Le Parc Astérix fait partie des entreprises ayant opté pour la compensation des émissions de CO2 de leur flotte automobile. Christophe Dutoit, responsable achats, logistique et sécurité, revient pour FleetMag sur les raisons de cette initiative et explique sa cohérence avec la politique environnementale ambitieuse du parc.

FleetMag : Le Parc Astérix a fait partie des premières entreprises à opter pour la compensation volontaire des émissions de CO2 de sa flotte automobile. Pourquoi ce choix ?
Christophe Dutoit : Nous ne sommes pas les seuls ; de nombreuses entreprises font également ce choix. Dans notre cas, il y avait une évidente cohérence avec notre image d’entreprise proche de la nature, que nous développons auprès des visiteurs du Parc. C’est d’autant plus facile qu’il se trouve au milieu d’une forêt, dans un environnement protégé. Par ailleurs, nous faisons partie du Groupe Compagnie des Alpes, qui gère de nombreuses stations de sports d’hiver en haute altitude et a engagé depuis de nombreuses années une démarche HSE (Hygiène Sécurité Environnement, N.D.L.R.).

De quels types de véhicules disposez-vous et lesquels sont concernés par la compensation des émissions de CO2 ?
CD : Nous en avons 75, dont une quarantaine d’utilitaires, et nous disposons également de petits véhicules électriques de type golfette sur le site.

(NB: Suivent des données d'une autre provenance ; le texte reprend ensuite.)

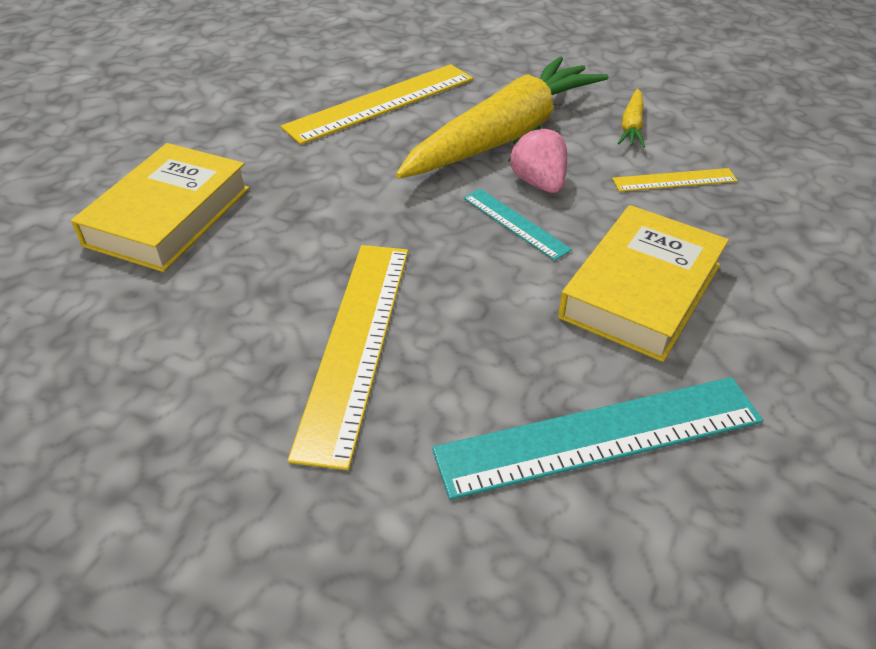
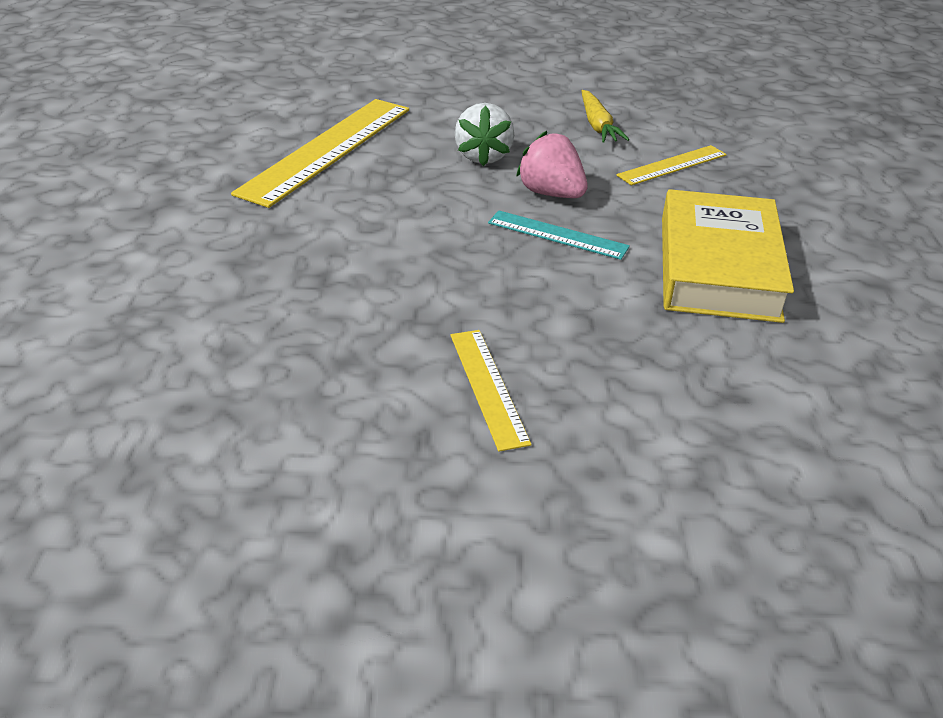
camera: 25 degrees left, 5 degrees down
yellow book [71,143,249,272] -> none
yellow ruler [288,245,408,470] -> yellow ruler [450,330,532,452], size x0.52
yellow carrot [396,56,609,179] -> white strawberry [455,103,514,166]
turquoise ruler [432,377,763,500] -> none

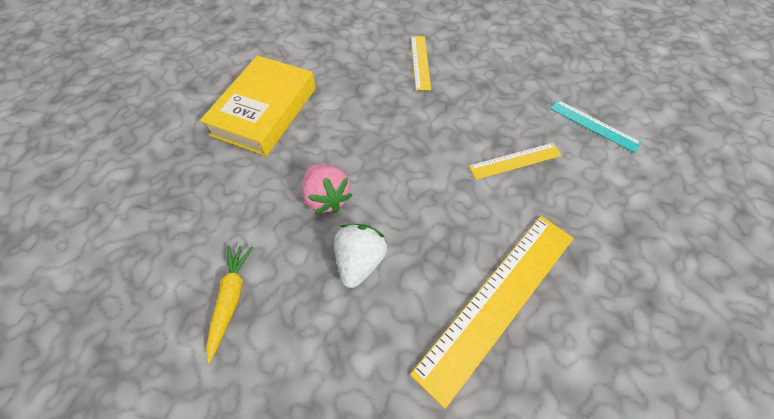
camera: 165 degrees left, 20 degrees up
turquoise ruler [488,211,630,260] -> turquoise ruler moved to [551,100,642,153]
yellow ruler [616,145,727,185] -> yellow ruler moved to [469,143,562,180]

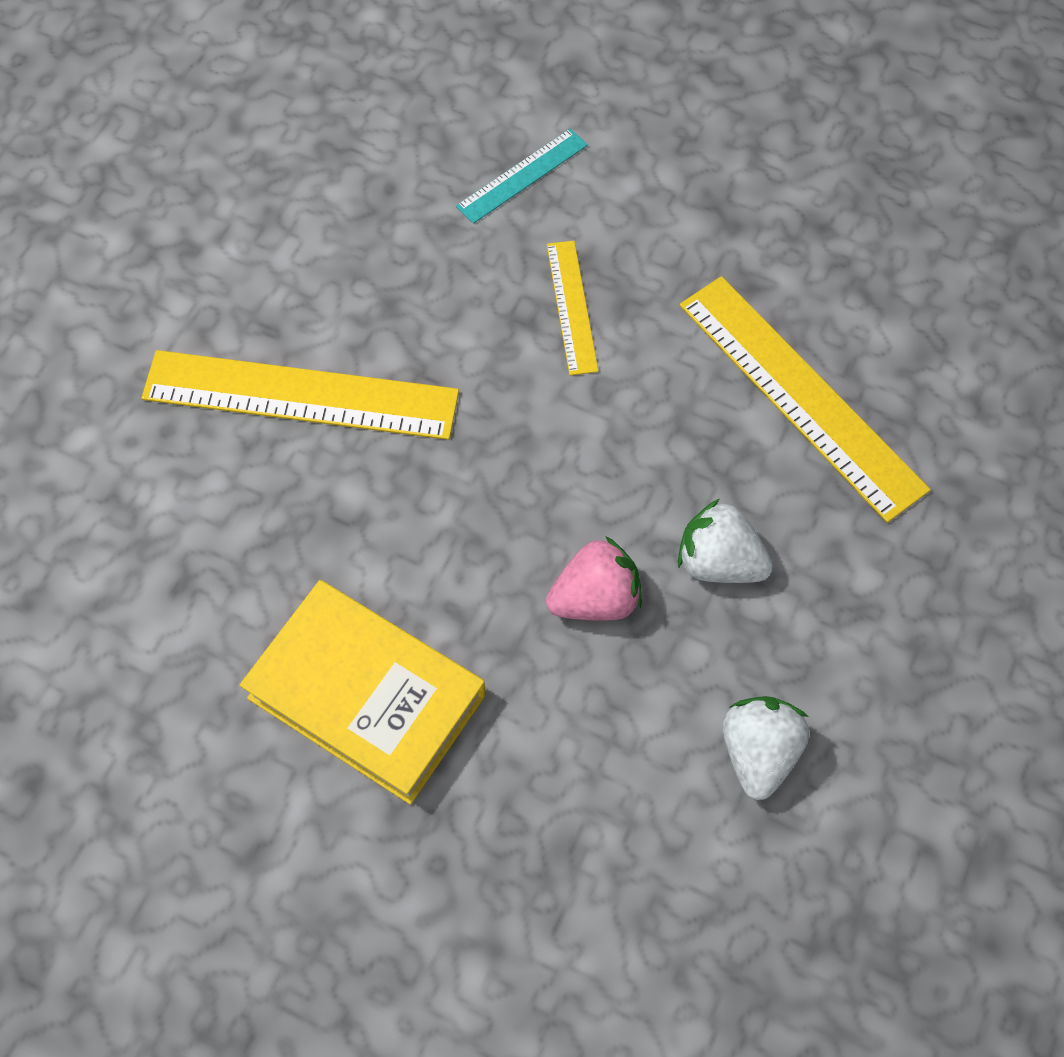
camera: 80 degrees left, 5 degrees up
yellow carrot [206,246,253,363] -> white strawberry [722,696,810,800]
yellow ruler [411,36,431,91] -> yellow ruler [142,350,459,440], size x1.93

La compensation porte sur les émissions des 35 véhicules de fonction, à moteur thermique, dans le cadre de leur contrat de location longue durée avec Alphabet.
Nous avions choisi ces modèles pour leur absence de malus écologique, mais aujourd’hui, nous pensons pouvoir aller plus loin en les remplaçant, dans un futur proche et dans les situations qui le permettent, par des véhicules électriques.

Quel usage avez-vous fait de cette action de compensation volontaire dans votre communication ?
CD : Ce n’est pas une action de communication externe, puisque ces véhicules ne sont pas visibles du public fréquentant le Parc Astérix. En revanche, notre initiative s’inscrit bien dans une démarche environnementale qui comprend également des projets précis en matière de maîtrise et de recyclage des déchets, ou de préservation de certaines espèces d’arbres. Il y a une cohérence et une volonté affirmée d’agir concrètement qui trouvent, grâce à la compensation volontaire, une concrétisation au niveau de notre flotte automobile.

Il y a donc des enjeux de communication interne ?
CD : Certainement et d’ailleurs, je souhaite à l’avenir pouvoir mieux faire circuler l’information auprès des collaborateurs, par exemple sur les mécanismes de la compensation et sur les projets qui bénéficient de notre financement. Il me semble important de renforcer la prise de conscience de tous, en affichant des réalisations concrètes. Le passage d’une partie de notre flotte en véhicules électriques, en constituera évidemment une majeure.